The plan on Slums of Beverly Hills included emulating the rawer film language of the 1970s, when the story is set. For that reason, Richmond decided against Kodak's crisp new Vision line, opting instead for his favorite traditional film stocks, 5293, and 5298 for nights and interiors. "If I ever have kids, I don't want to be saying, 'I hate that new music,' " the cinematographer says. "But to me, 98 is kind of punk rock, and Vision stock is easy listening. On Slums, I wanted the edge and the grittiness."

The film was also Richmond's first union shoot, which raises new issues for the DP. "I operate my own camera, but they've got to hire an operator anyway," he says. "It's a huge question for me, actually: I really want to do a big-budget movie one of these days, and there are directors on big films who will only work with a DP and an operator. Then I'm going to have to deal with it. I figure out everything from the camera; that's the reason I wanted to be a cameraman in the first place--to operate the camera."

In fact, when Richmond entered UCLA's graduate film school, he was startled to discover the program was actually intended to train directors. "It was a blessing in disguise," he says, "because guess what directors don't like to do? Shoot. I was the only cameraman at the school." And for the first but not the last time in the movie business, his still photographs came in handy. "I put some of my photos in the school magazine, and one of the directors came up to me and said, 'You're shooting my movie.' That was Ramon Menendez; I shot two student films for him, then we did Stand and Deliver.

"What I've tried to do since then is bring movies and stills back together," he continues. "He hired me because he liked my stills, but movies are so different. I tried to figure out how to bring a movie toward what he liked in the photographs. Because I could compose a really cool picture, but I didn't have the slightest idea what lighting or editing meant. That's what I've learned. From that, I got interested in stories and actors. Now, I'm thinking I might like to direct a movie."

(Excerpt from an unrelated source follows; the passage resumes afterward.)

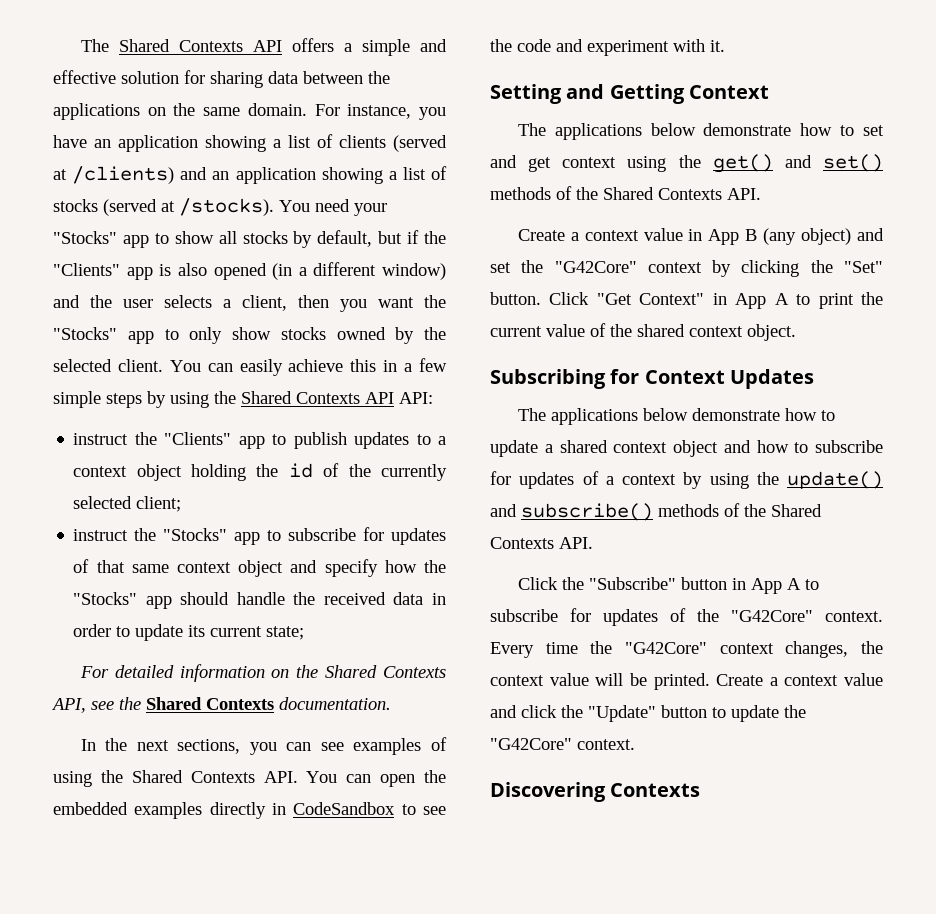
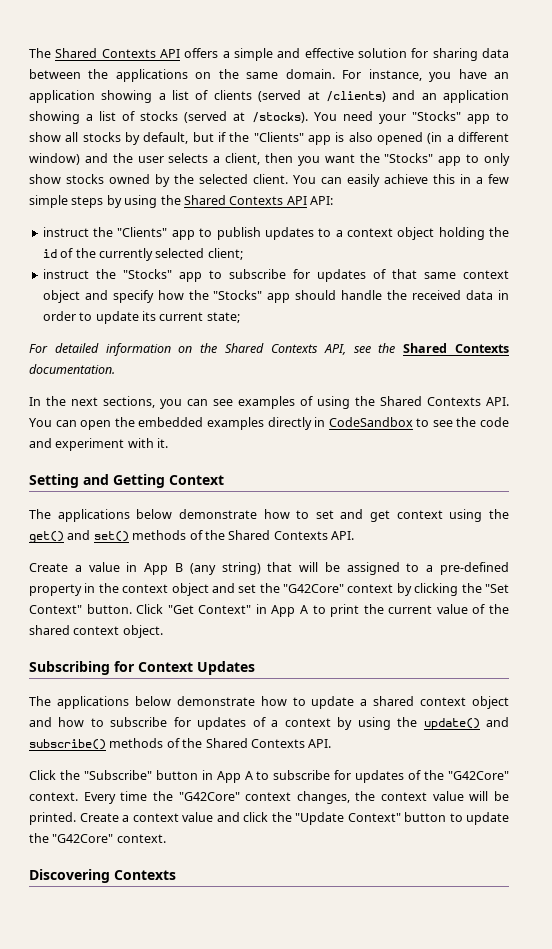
[584,230,639,241] context -> (82, 568) none
[801,228,852,245] object) -> [221,562,509,575] [29,583,209,596] string) that will be assigned to a pre-defined property in the context object
[844,261,883,273] "Set" -> [484,584,509,593] [29,605,82,614] "Set Context"
[588,705,656,722] "Update" -> [295,812,401,825] "Update Context"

As a DP, Richmond prefers taking orders, though. "It's the best thing in the world," he says. "I'd much rather have that than somebody telling me, 'Do something original.' A good director, like Keith Gordon, you can tell him four ideas, and in about 30 seconds he can tell you what he wants." And after 25 feature films and many commercials and music videos to his credit, the cinematographer is not out to wow anyone with what he can do. "I rely on the fact that I'm semi-successful and people love my photographs, and things I've done before are great," he says. "That's why I get hired--because I did something good. If you're a cameraman, it's a time job. You can't go out there to prove yourself every time, because you're going to get stuck."